看着方擎走出后门的背影,昆恩心里突然起了一个念头。或许,他能接下那个女孩的生意也说不定……大老远的,就可以听到愤怒的女性吼声打破了暗巷里的静谧。
“不是说要带我去见车队吗?人呢?东西呢?”潘若瑀转身背墙,用冰冷愤怒的眼神直视着眼前这群将她围在死巷中的中东男子们。
早知道他们不能信任了,但走投无路的她实是别无他法。
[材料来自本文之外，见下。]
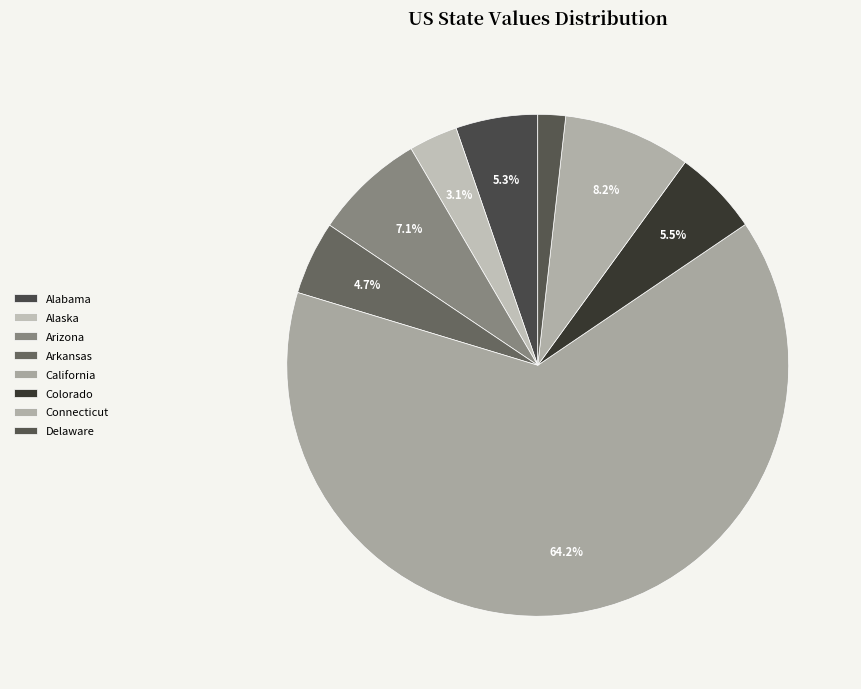

Between Connecticut and Arizona, which is larger?

Connecticut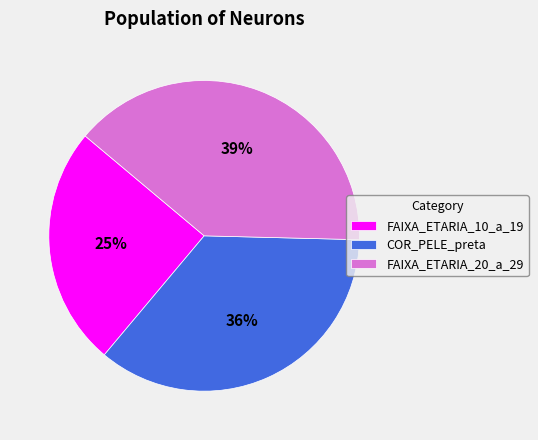

Approximately how many times larger is the value at FAIXA_ETARIA_10_a_19 compared to FAIXA_ETARIA_20_a_29?

0.6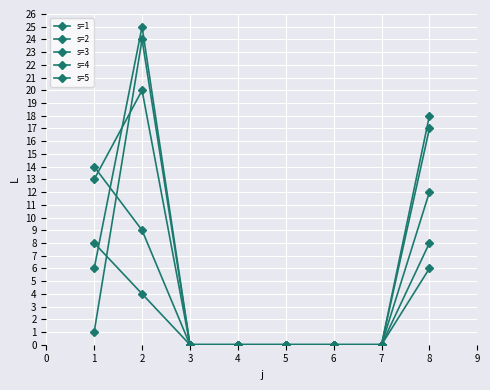

How many data points does each series have?

8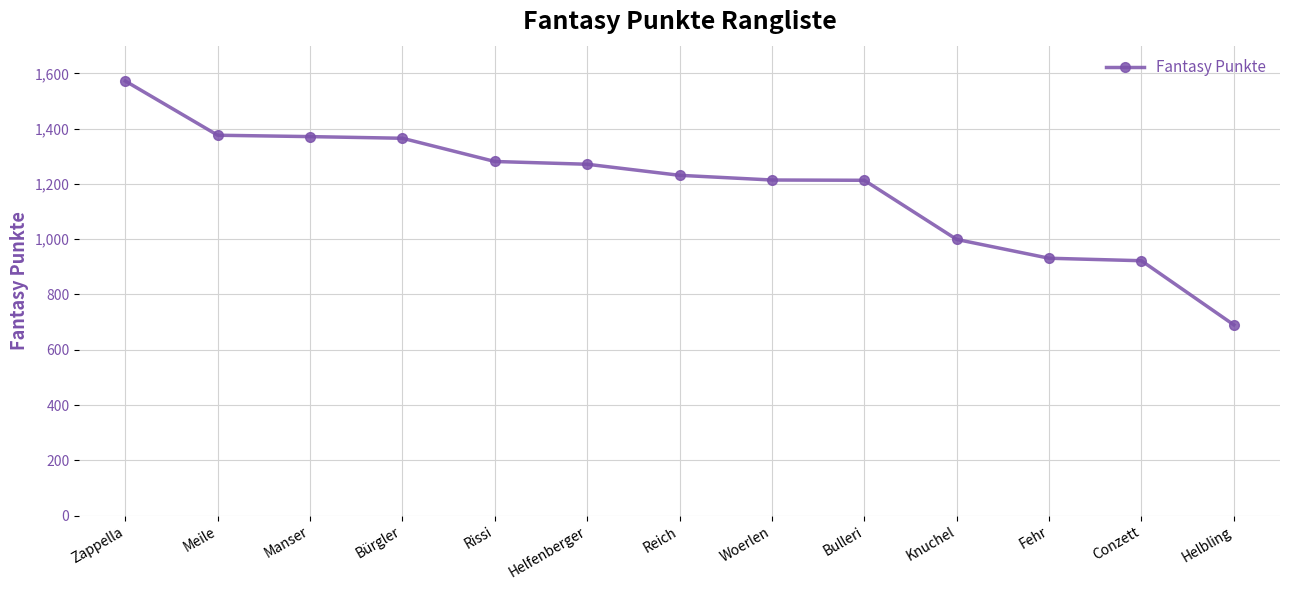

What is the label of the 2nd point from the left?

Meile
潘若瑀在心里暗斥自己的愚笨,她咬紧下唇,抑制着不让恐惧化为尖叫。现在尖叫是没有用的,刚才走过的暗巷议她知道这里离大街有多远,就算她叫破喉咙也只是白费力气!
“哟——怎么这么凶啊?”其中一名身形瘦小、相貌猥琐的男子首先发难,发出暧昧的叫声,立刻引来同伴的大笑。“方才听到我们戴门老大说要当你的领导时,你不是笑得挺开心的吗?”
黑暗让她视线不明,潘若瑀咬紧牙愤怒不语,她眯着眼,视线戒备地在他们身上移动,想要伺机逃脱。但这个死巷却是瓮中捉鳖的最佳地点,很不幸的,她刚好是那只鳖,被人堵住了瓮口,完全出不去。她紧张地往后退了一步,背抵上坚硬的墙——她已无路可退!这个发现使她额上的冷汗冒得更快。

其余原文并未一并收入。